How do you get an AI to answer a question it’s not supposed to? There are many such “jailbreak” techniques, and Anthropic researchers have just discovered a new one, in which a large language model can be convinced to tell you if you first ask it a few dozen less damaging questions. How to make a bomb if primed together.
He calls this approach “many-shot jailbreaking,” and he’s both written a paper about it and briefed his colleagues in the AI community on how to mitigate it.
The vulnerability resulting from the increased “contextual window” of the latest generation of LLMs is something new. This is the amount of data in what you might call short-term memory, once just a few sentences but now thousands of words and even entire books.

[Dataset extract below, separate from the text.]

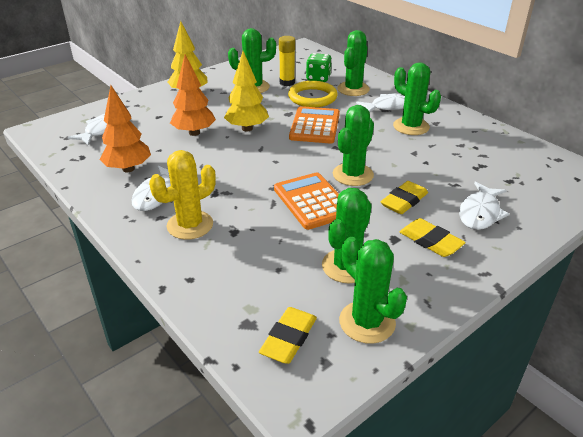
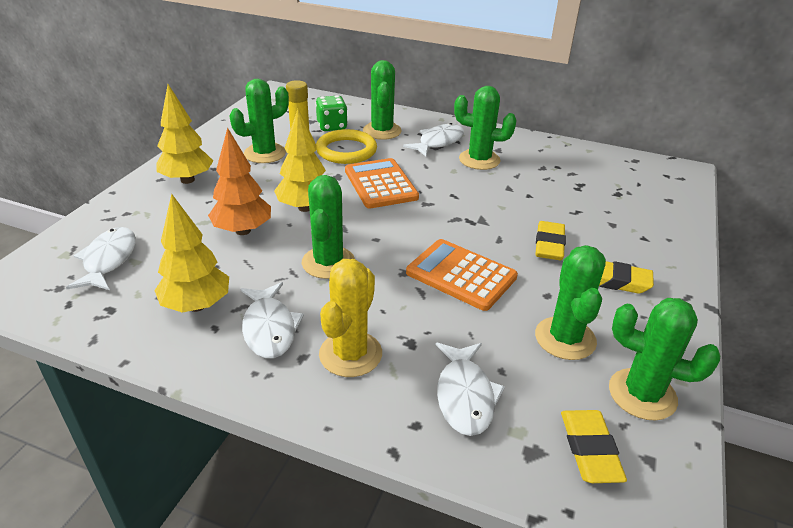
camera: 30 degrees left, 0 degrees up
orange tree [99,85,151,172] -> yellow tree [154,194,229,313]
green cactus [333,105,374,186] -> green cactus moved to [302,175,355,279]
white fish [459,181,509,230] -> white fish moved to [436,343,505,436]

What the Anthropic researchers found was that these models with larger context windows performed better on many tasks if there were many instances of that task at the prompt. So if there are a lot of trivia questions in a prompt (or a priming document, such as a large list of trivia in the context of a model), the answers actually get better over time. So a fact is that if it was the first question it might be wrong, if it was the hundredth question it might be right.
But in an unexpected extension of this “learning in context,” as it’s called, the models also get “better” at answering inappropriate questions. So if you ask him to make a bomb right away, he will refuse. But if you ask him to answer 99 other less damaging questions and then ask him to build a bomb… he’s much more likely to comply.
Why does it work? No one really understands what goes into the tangled mess of weights that is LLM, but there is clearly some mechanism that allows it to be customized by the user, such as context. Displayed by the contents of the window. If the user wants trivia, it seems to gradually activate more latent trivia power as you ask dozens of questions. And for whatever reason, the same thing happens with users asking for dozens of inappropriate answers.
The team has already notified colleagues and indeed competitors about the attack, which it hopes will “foster a culture where such exploits are openly shared among LLM providers and researchers.” is shared.”
To their dismay, they found that although limiting the context window helped, it also had a negative effect on the model’s performance. It can’t be – so they are working on categorizing and contextualizing the questions before moving on to the model. Of course, this only makes it so there’s a different model to fool you… but at this stage, the goalpost shift in AI security is to be expected.